National Geographic Touts Ad Sales, Stuffs Slate With New Shows for Upfront

Mar 3, 2009  •  Post A Comment

In preparing for television’s upfront advertising market, the intrepid folks at National Geographic Channel have discovered a mysterious zone not affected by the recession.
Executives at the channel say first-quarter ad sales are up 11% and that the network is nearly sold out for March. On top of that, the network is planning its biggest programming slate ever, with 11 returning series and 10 new series in the works.
As they presents the network’s plans to ad buyers, Nat Geo execs will be handing out an unusual piece of swag. Instead of the usual baseball caps and umbrellas, the network will be distributing hundreds of kits that will enable buyers to participate in a serious piece of scientific research on the history of the human race.
The kits contain swabs, vials and an envelope designed to collect and submit DNA samples as part of National Geographic Society’s Genographic Project, which is using genetic markers to determine where humans came from.
The team behind the Genographic Project also is putting together a two-hour special for the network called “Where on Earth Did You Come From?” to premiere in September.
In the special, scientists collect DNA samples over the course of a day from people passing through one of the most diverse spots in the world: 30th Avenue in Queens, New York. Examination of the DNA is expected to show how all humans are descended from a group of African ancestors about 60,000 years ago.
The special is being sponsored by IBM, which also is involved in the research on the Genographic Project.
“The Genographic kit is emblematic of how National Geographic Channel is a unique property,” said general manager Steve Schiffman.
He said the network gets access to explorers and scientists working on the National Geographic Society’s hundreds of projects. The projects also cross the desk of Executive VP for Content Steve Burns, creating new ideas that could show up on the 2010 upfront slate.
Rich Goldfarb, senior VP for advertising sales, said National Geographic’s success in the ad market stems from a sixth year of increasing ratings, capped by the network’s highest-rated month ever in January.
The network also is one of the few that skews toward upper-income men in the 25- to 54-year-old demographic.
While that’s the network’s primary target, the network also has a number of shows, including “Fight Science” and “Wild,” that appeal to edgy young men, drawing advertising from the movie studio and video game markets. Its canine-themed programming, led by “The Dog Whisperer,” appeals to women, opening up advertising opportunities in female-skewing categories.
“We have a lot of different packages for advertisers with different demographics,” Mr. Goldfarb said.
The network also works closely with advertisers on sponsorships and entitlements and remains an efficient buy.
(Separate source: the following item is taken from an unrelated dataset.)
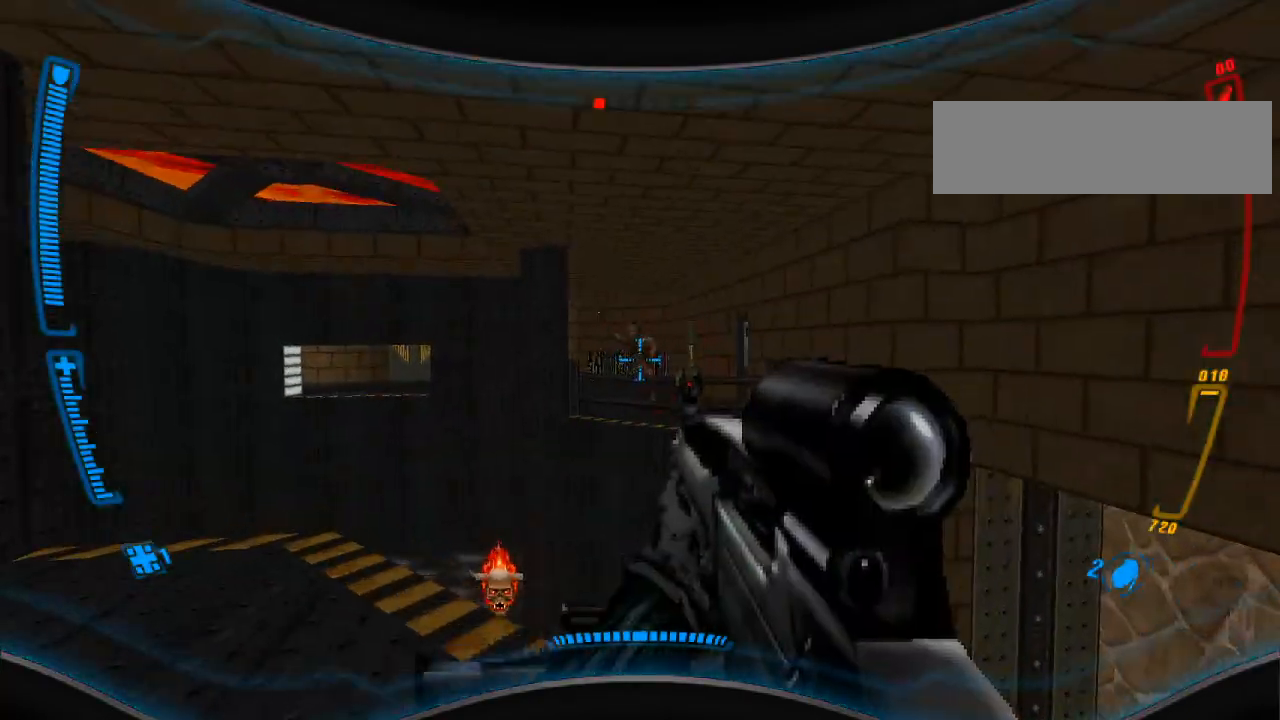
{"keys": ["s"], "mouse": [], "events": [[133, "s", "down"], [167, "mouse_left", "down"], [200, "d", "down"], [433, "d", "up"], [467, "mouse_left", "up"]]}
“For the price of a 30-second [spot] in the Super Bowl, an advertiser can own on a 52-week basis ‘Explorer,’” Mr. Goldfarb said.
Mr. Burns said many of the network’s new series came from specials that drew high ratings and repeated well, such as “Alaska State Troopers,” “Border Wars” and “Fight Science.”
Another new series is “Rescue Ink,” which Mr. Schiffman describes as “The Sopranos” meets “Dog Town.” The show features a group of motorcycle-riding, tattooed former cops who rescue puppies and kitties.
Other series include “Hooked” and “Hooked: Monster Shark,” in which an ace fisherman and a scientist team to discover new things about the aquatic creatures they catch and release; “Jurassic CSI,” which looks at how dinosaurs lived and died; and “Known Universe,” a guide to the cosmos.
Nat Geo also is creating a new series for master rigger Sean Riley, who starred in “World’s Toughest Fixes” last year. He will again be tackling oversized repair jobs.
Mr. Burns said “Toughest Fixes” may come back, but finding huge emergency repair jobs proved difficult on the network’s schedule.
The network also plans to have a second annual “Expedition Week” in November. Specials that week will look at the Britannic, a twin of the Titanic that also sank; head shrinkers (not the kind with 50-minute sessions); and crocodiles.
Also returning are the quarterly “Great Quests” tentpole events and the “Preserve Our Planet” franchise.